Task> Reproduce each line of the material exactly, minus any picture.
--- START ---
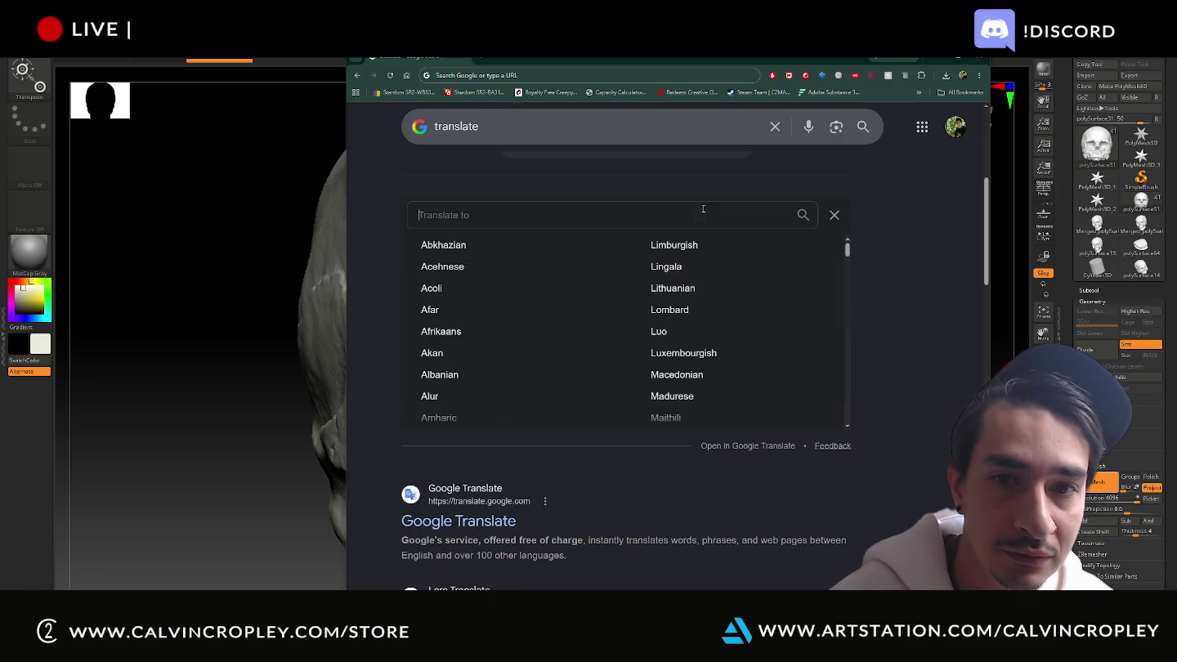
{"action": "type", "text": "e"}
{"action": "left_click", "coordinate": [480, 242]}
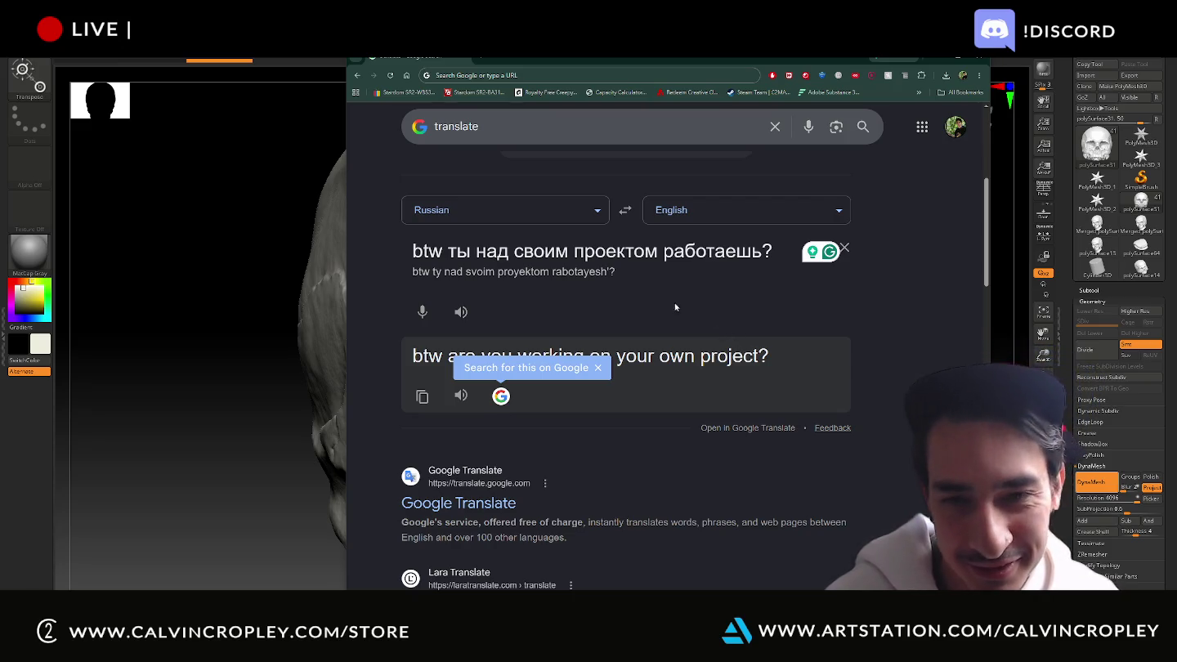
{"action": "triple_click", "coordinate": [571, 260]}
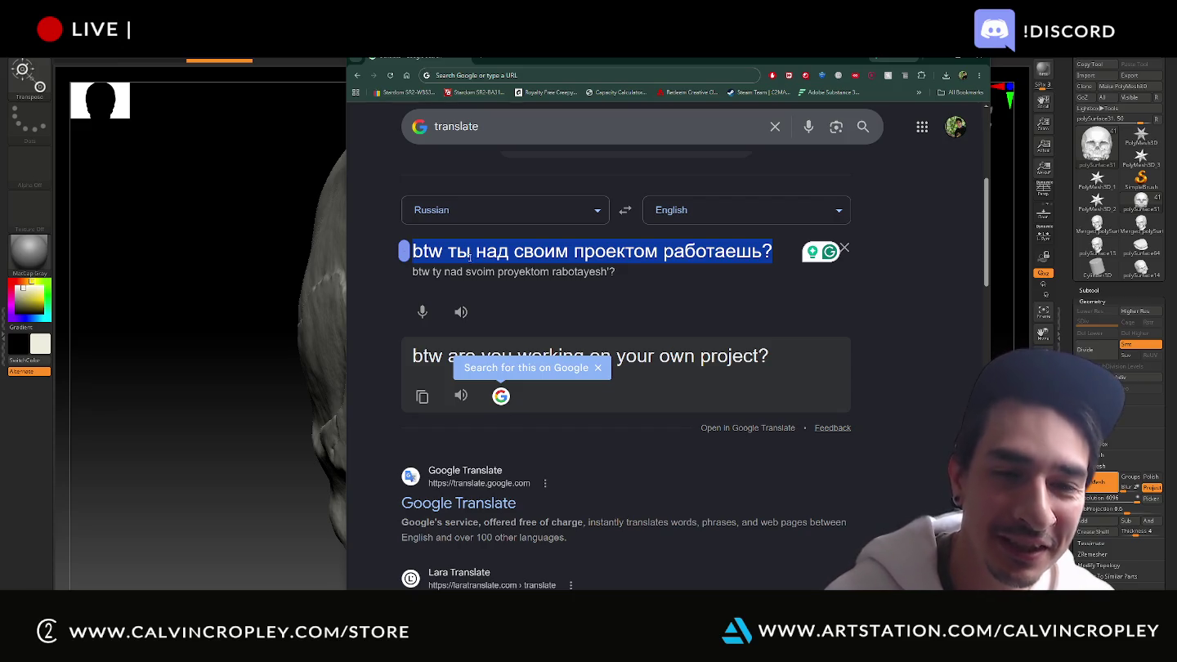
{"action": "left_click", "coordinate": [419, 255]}
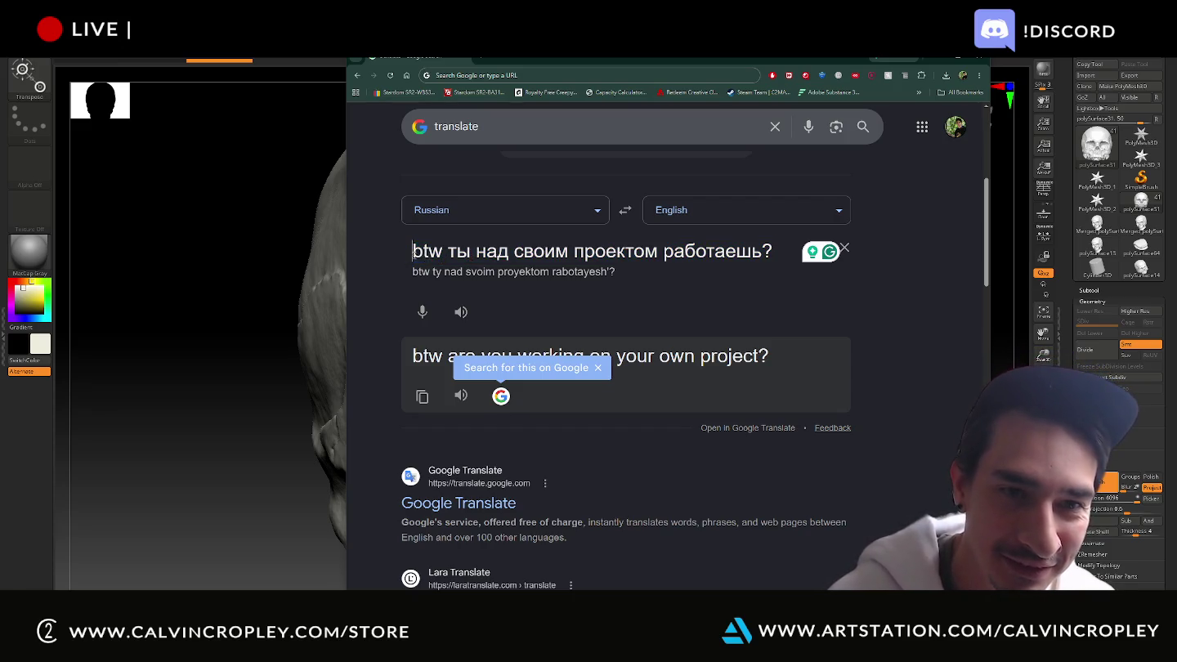
{"action": "left_click_drag", "start_coordinate": [414, 253], "coordinate": [804, 271]}
Start the English message 'plesase use' and set the target language to Russian
{"action": "type", "text": "ple"}
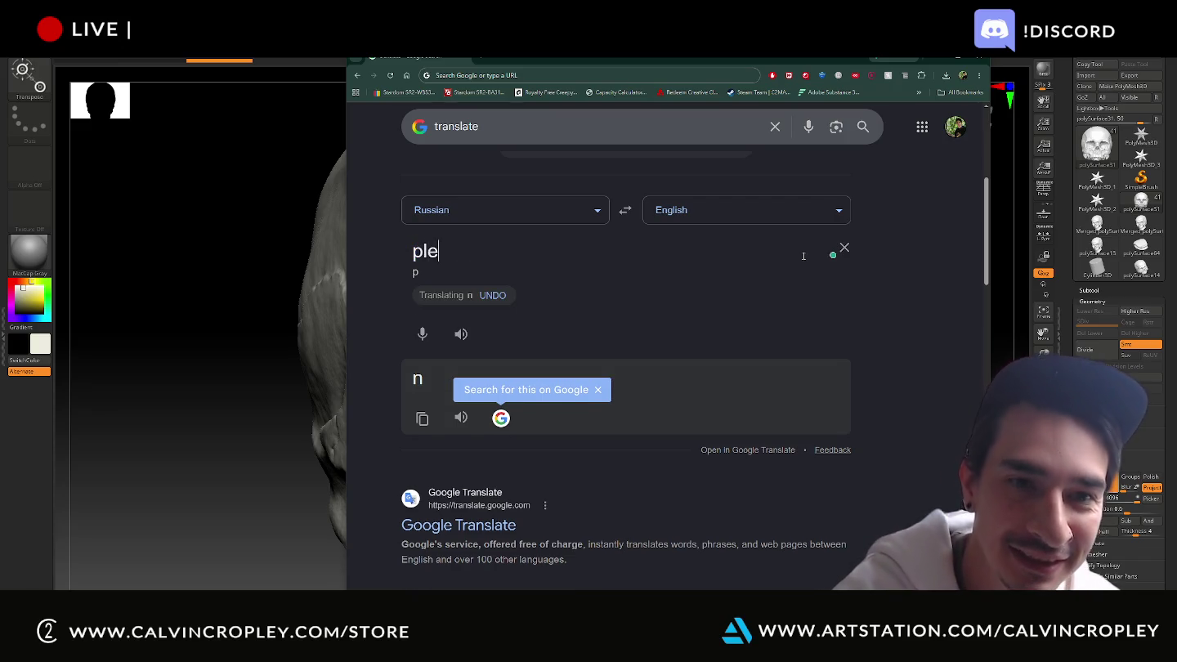
{"action": "type", "text": "saas"}
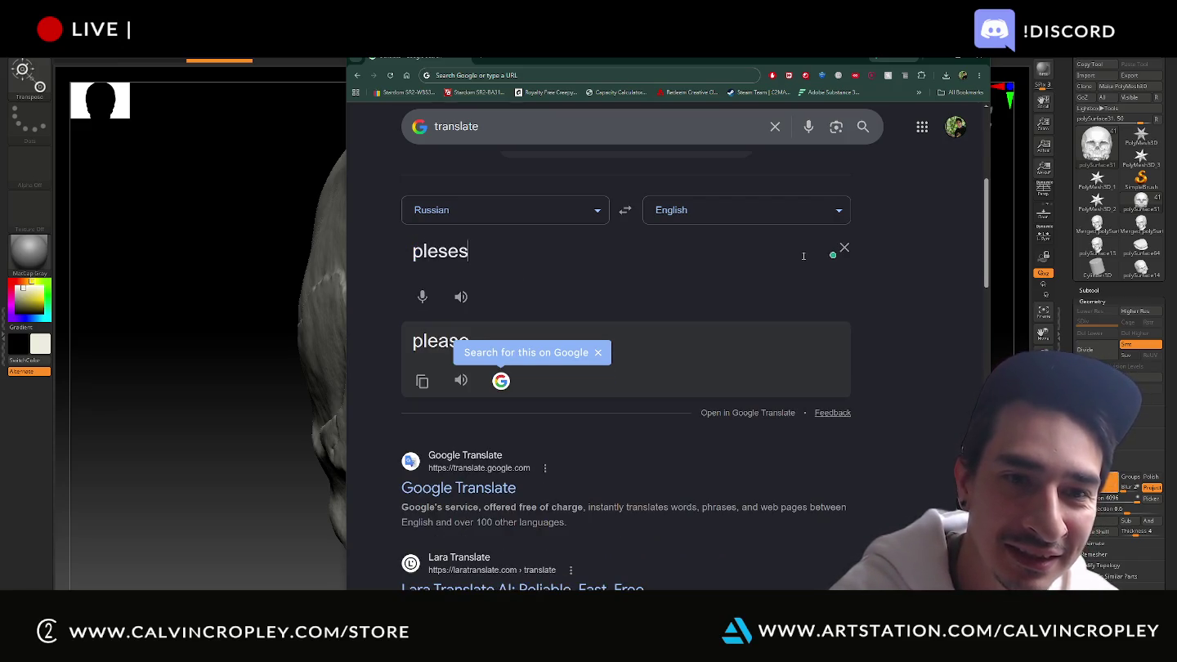
{"action": "key", "text": "BackSpace"}
{"action": "type", "text": "se use"}
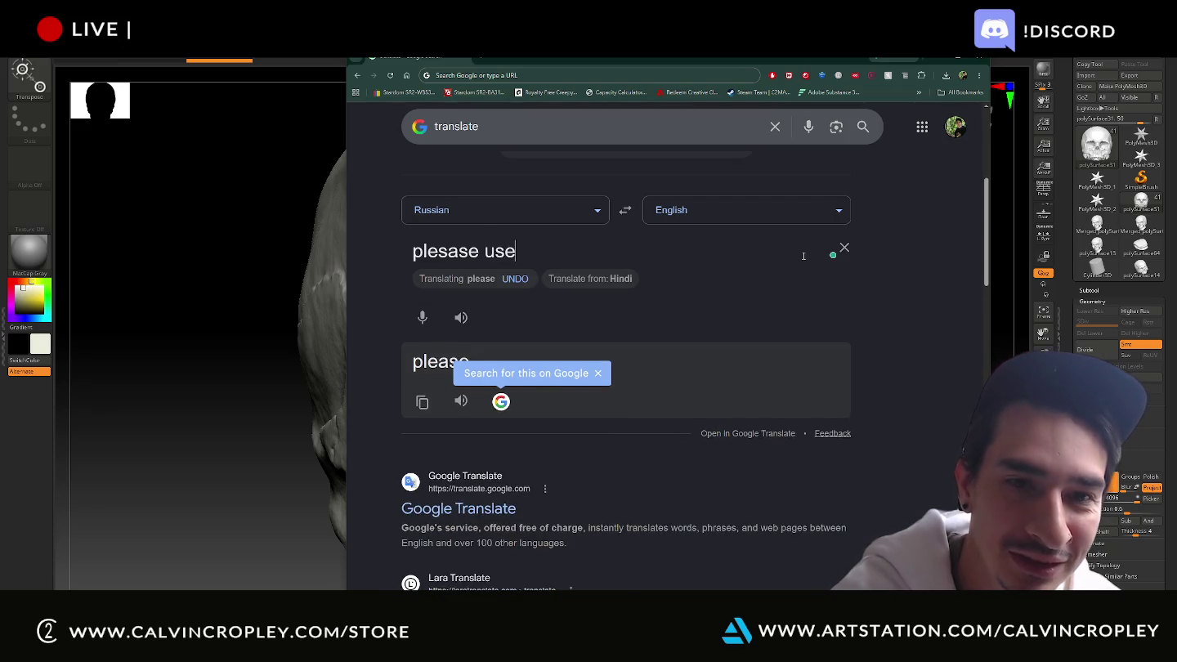
{"action": "left_click", "coordinate": [766, 226]}
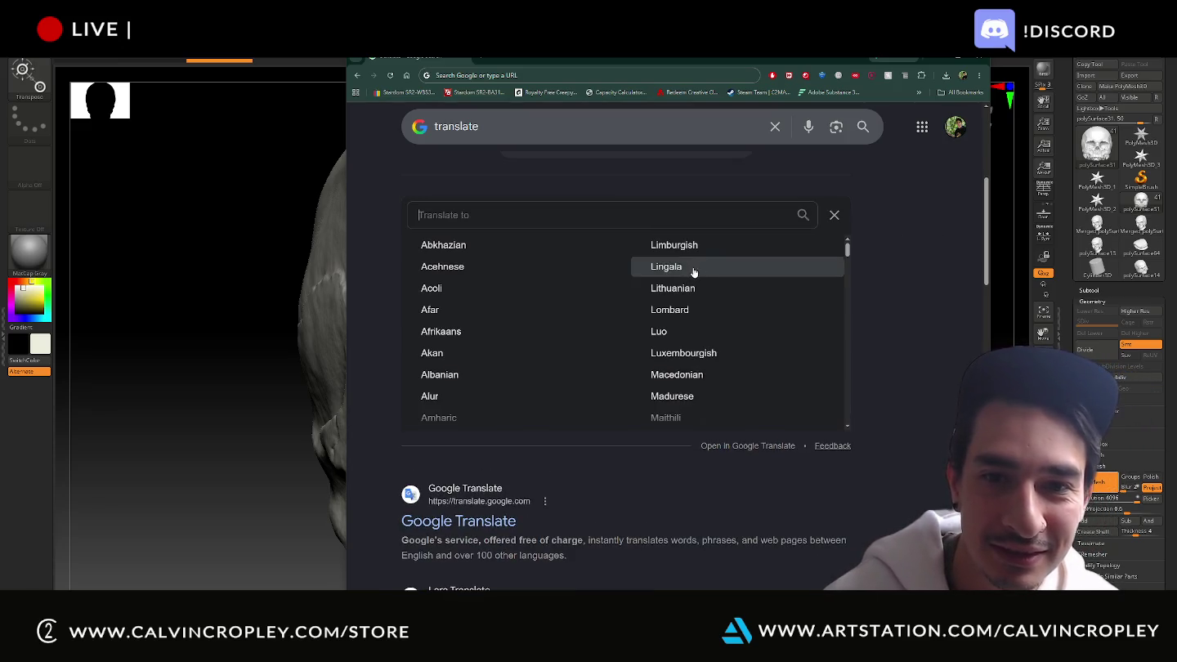
{"action": "type", "text": "ru"}
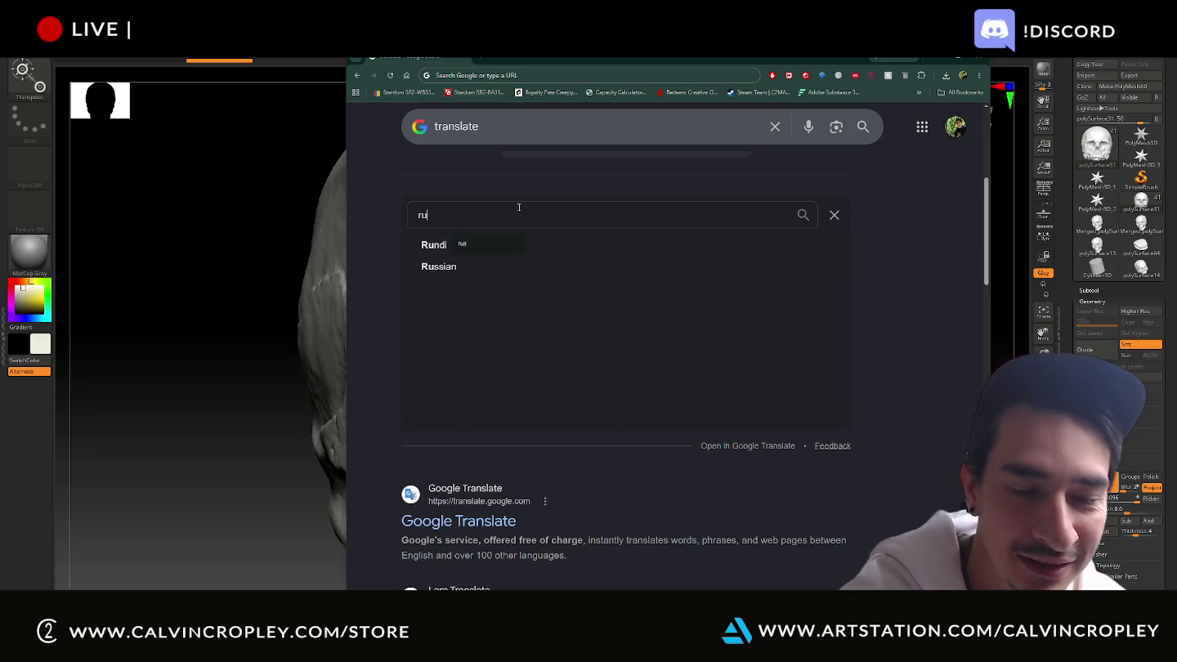
{"action": "type", "text": "ss"}
{"action": "key", "text": "Down"}
{"action": "key", "text": "Return"}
--- END ---
Answer section>
{"action": "type", "text": "e"}
{"action": "left_click", "coordinate": [480, 242]}
{"action": "triple_click", "coordinate": [571, 260]}
{"action": "left_click", "coordinate": [419, 255]}
{"action": "left_click_drag", "start_coordinate": [414, 253], "coordinate": [804, 271]}
Start the English message 'plesase use' and set the target language to Russian
{"action": "type", "text": "ple"}
{"action": "type", "text": "saas"}
{"action": "key", "text": "BackSpace"}
{"action": "type", "text": "se use"}
{"action": "left_click", "coordinate": [766, 226]}
{"action": "type", "text": "ru"}
{"action": "type", "text": "ss"}
{"action": "key", "text": "Down"}
{"action": "key", "text": "Return"}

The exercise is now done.